Governo mantém sob sigilo condições de acordos com empresas na Lava Jato

Operação Lava Jato, 5 anos

O governo Jair Bolsonaro (PSL) decidiu manter sob sigilo partes essenciais dos acordos fechados nos últimos anos com empresas investigadas pela Lava Jato, ocultando do público as revelações que elas fizeram às autoridades e os critérios adotados para fixar as multas que receberam.

Desde o início da Lava Jato, a Advocacia-Geral da União (AGU) e o Ministério da Transparência e Controladoria-Geral da União (CGU) assinaram acordos de leniência com seis empresas, incluindo as duas maiores empreiteiras brasileiras, Odebrecht e Andrade Gutierrez.

Todas reconheceram ter corrompido políticos e funcionários públicos para fazer negócios com estatais como a Petrobras e se comprometeram a cooperar com as investigações, em troca de benefícios como a redução das multas previstas pela legislação e a possibilidade de voltar a contratar com o setor público.

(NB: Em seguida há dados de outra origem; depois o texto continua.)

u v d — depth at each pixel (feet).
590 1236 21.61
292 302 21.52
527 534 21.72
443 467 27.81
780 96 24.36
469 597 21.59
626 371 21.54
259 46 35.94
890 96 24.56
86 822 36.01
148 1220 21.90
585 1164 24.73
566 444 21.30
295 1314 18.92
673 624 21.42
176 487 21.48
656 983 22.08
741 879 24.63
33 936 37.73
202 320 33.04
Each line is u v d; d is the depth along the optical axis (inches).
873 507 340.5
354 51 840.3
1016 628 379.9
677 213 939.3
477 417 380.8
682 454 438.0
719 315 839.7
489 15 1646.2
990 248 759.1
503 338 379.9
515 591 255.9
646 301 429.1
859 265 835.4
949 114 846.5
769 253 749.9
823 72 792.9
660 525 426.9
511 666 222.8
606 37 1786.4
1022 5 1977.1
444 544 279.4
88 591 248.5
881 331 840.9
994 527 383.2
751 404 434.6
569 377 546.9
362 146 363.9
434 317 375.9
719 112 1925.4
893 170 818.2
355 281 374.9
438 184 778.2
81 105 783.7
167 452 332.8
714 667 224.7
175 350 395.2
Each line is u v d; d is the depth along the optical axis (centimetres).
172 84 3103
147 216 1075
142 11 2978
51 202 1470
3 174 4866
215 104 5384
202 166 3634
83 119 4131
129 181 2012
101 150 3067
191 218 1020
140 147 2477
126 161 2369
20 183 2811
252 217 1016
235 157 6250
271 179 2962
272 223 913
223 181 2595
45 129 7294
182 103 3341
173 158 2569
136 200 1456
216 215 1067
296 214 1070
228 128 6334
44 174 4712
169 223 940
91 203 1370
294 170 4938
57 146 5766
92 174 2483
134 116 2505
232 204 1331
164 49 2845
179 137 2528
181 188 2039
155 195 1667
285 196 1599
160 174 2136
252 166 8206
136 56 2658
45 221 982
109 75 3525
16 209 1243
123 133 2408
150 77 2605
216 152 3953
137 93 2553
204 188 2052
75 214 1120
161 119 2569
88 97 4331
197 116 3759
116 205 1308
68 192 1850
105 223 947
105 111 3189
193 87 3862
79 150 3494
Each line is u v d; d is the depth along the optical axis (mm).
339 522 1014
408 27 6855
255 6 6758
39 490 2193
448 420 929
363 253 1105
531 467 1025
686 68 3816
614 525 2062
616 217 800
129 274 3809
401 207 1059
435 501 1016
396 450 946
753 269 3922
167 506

As multas que as seis empresas deverão pagar somam mais de R$ 6 bilhões. As empreiteiras terão até duas décadas para quitá-las e poderão descontar os valores das multas fixadas em acordos semelhantes que assinaram antes com o Ministério Público Federal, para não pagar duas vezes pelos mesmos crimes.

Ricardo Balthazar – Folha de São Paulo

As regras que a AGU e a CGU devem seguir no cálculo das multas estão definidas na legislação, mas os dois órgãos têm mantido em segredo os anexos dos acordos de leniência que detalham as condições em que elas foram aplicadas em cada caso.

Por isso, é impossível saber como foram avaliadas as informações das empresas e qual o peso conferido a circunstâncias atenuantes e agravantes que deveriam ser consideradas. O sigilo também impede a comparação dos benefícios alcançados pelas empresas nas negociações.

O governo decidiu manter em segredo detalhes sobre as irregularidades reveladas pelas empreiteiras e os contratos associados às infrações, mesmo nos casos em que essas informações já se tornaram públicas nos processos a que executivos das empresas e ex-funcionários públicos respondem na Justiça.

Lei Anticorrupção, que criou os acordos de leniência, permite que sejam mantidas sob sigilo informações cuja divulgação possa prejudicar investigações em andamento, mas a AGU e a CGU optaram por preservar também informações sobre estratégias de negociação e dados considerados de interesse comercial pelas empresas.

Com base nesse entendimento, os órgãos divulgaram há duas semanas os termos dos seis acordos de leniência assinados até agora ocultando vários trechos com tarjas pretas, e sem nenhum dos anexos detalhados que acompanham os documentos.

Em nota, a CGU afirmou à Folha que a decisão é amparada pela legislação e não há prazo para levantar o sigilo das informações. “É natural que, na medida em que as investigações sejam concluídas, as informações tarjadas para preservar tais investigações sejam divulgadas”, disse. “Não é possível prever quando isso ocorrerá.”

Questionada sobre a justificativa para manter em segredo informações específicas, como o detalhamento do cálculo das multas e os cronogramas de pagamentos que as empresas devem cumprir, a CGU afirmou que não se manifestaria.

EVITAR DISCUSSÃO PÚBLICA

Cláusulas que regulam o compartilhamento de informações da Odebrecht com outros países em que ela admite ter praticado crimes foram mantidas em sigilo. O valor e a natureza das garantias oferecidas para assegurar o pagamento das multas também. No caso da empreiteira UTC, até o título de um dos anexos virou segredo.

Os seis acordos de leniência concluídos pela AGU e pela CGU foram assinados no governo Michel Temer (MDB), mas só agora foi tomada uma decisão sobre a divulgação dos documentos que fazem parte dos acordos.

O advogado-geral da União, André Luiz Mendonça, e o ministro Wagner Rosário, que Bolsonaro manteve à frente da CGU, são funcionários de carreira e acompanharam de perto as negociações no governo anterior.

Para advogados que representaram as empresas nas negociações, o objetivo da AGU e da CGU ao manter as informações sob sigilo é evitar que uma discussão pública dos critérios adotados nos acordos reduza a flexibilidade que os dois órgãos têm para negociar com as empresas.

Mas os advogados acham também que o segredo alimenta insegurança jurídica e pode inibir outros interessados em colaborar com o governo. A CGU diz que as próprias empresas pediram que alguns dados fossem preservados, mas não indicou quais.

“O sigilo pode ser importante para investigações em andamento, mas é necessário que esses processos sejam transparentes para que não criem oportunidades para achaques e se transformem eles mesmos em focos de corrupção”, diz o diretor-executivo da Transparência Internacional no Brasil, Bruno Brandão.